ACTIVITY
Write out the full listing exactly as given, minus the images.

Top of PROVIDED INFORMATION

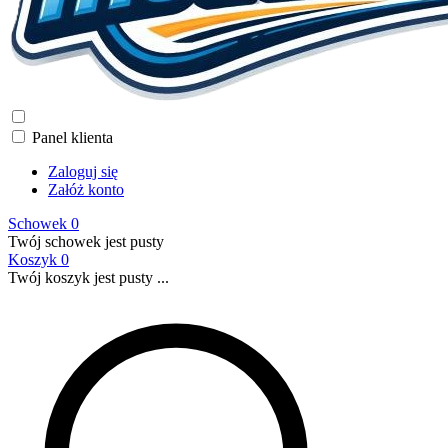
Panel klienta
Zaloguj się
Załóż konto
Schowek
0
Twój schowek jest pusty
Koszyk
0
Twój koszyk jest pusty ...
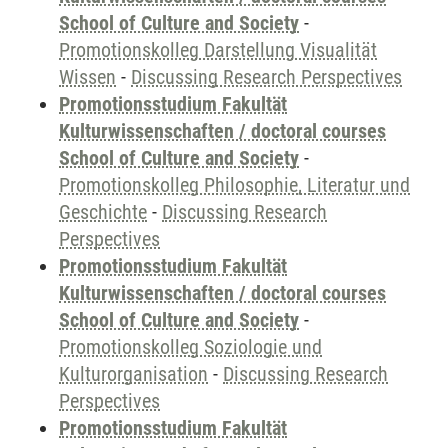
School of Culture and Society
-
Promotionskolleg Darstellung Visualität
Wissen
-
Discussing Research Perspectives
Promotionsstudium Fakultät
Kulturwissenschaften / doctoral courses
School of Culture and Society
-
Promotionskolleg Philosophie, Literatur und
Geschichte
-
Discussing Research
Perspectives
Promotionsstudium Fakultät
Kulturwissenschaften / doctoral courses
School of Culture and Society
-
Promotionskolleg Soziologie und
Kulturorganisation
-
Discussing Research
Perspectives
Promotionsstudium Fakultät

Bottom of PROVIDED INFORMATION

EXERCISE SOLUTION
Panel klienta
Zaloguj się
Załóż konto
Schowek
0
Twój schowek jest pusty
Koszyk
0
Twój koszyk jest pusty ...
School of Culture and Society
-
Promotionskolleg Darstellung Visualität
Wissen
-
Discussing Research Perspectives
Promotionsstudium Fakultät
Kulturwissenschaften / doctoral courses
School of Culture and Society
-
Promotionskolleg Philosophie, Literatur und
Geschichte
-
Discussing Research
Perspectives
Promotionsstudium Fakultät
Kulturwissenschaften / doctoral courses
School of Culture and Society
-
Promotionskolleg Soziologie und
Kulturorganisation
-
Discussing Research
Perspectives
Promotionsstudium Fakultät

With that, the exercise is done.